:: STORED DATA ::
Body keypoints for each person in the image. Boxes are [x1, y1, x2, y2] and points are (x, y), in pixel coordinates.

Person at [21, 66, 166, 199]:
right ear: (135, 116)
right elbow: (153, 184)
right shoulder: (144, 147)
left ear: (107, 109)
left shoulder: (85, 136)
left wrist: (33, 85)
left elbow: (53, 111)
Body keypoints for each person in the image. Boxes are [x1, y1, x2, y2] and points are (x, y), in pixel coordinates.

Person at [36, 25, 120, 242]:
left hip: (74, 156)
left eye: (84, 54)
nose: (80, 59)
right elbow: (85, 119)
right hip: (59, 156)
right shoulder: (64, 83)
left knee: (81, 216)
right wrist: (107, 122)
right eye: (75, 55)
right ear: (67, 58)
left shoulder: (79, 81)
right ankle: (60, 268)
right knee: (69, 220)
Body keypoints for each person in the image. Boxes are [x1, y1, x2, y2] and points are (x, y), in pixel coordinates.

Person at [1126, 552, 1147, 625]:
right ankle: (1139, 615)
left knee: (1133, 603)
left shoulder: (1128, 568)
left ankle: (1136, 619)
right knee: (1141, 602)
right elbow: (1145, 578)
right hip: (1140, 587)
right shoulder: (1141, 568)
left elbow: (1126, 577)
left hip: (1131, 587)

:: TASK STATEMENT ::
Search the data for "left ankle: (1136, 619)". Beginning with that line, set down every line through the last exactly.

:: WRITTEN RESPONSE ::
left ankle: (1136, 619)
right knee: (1141, 602)
right elbow: (1145, 578)
right hip: (1140, 587)
right shoulder: (1141, 568)
left elbow: (1126, 577)
left hip: (1131, 587)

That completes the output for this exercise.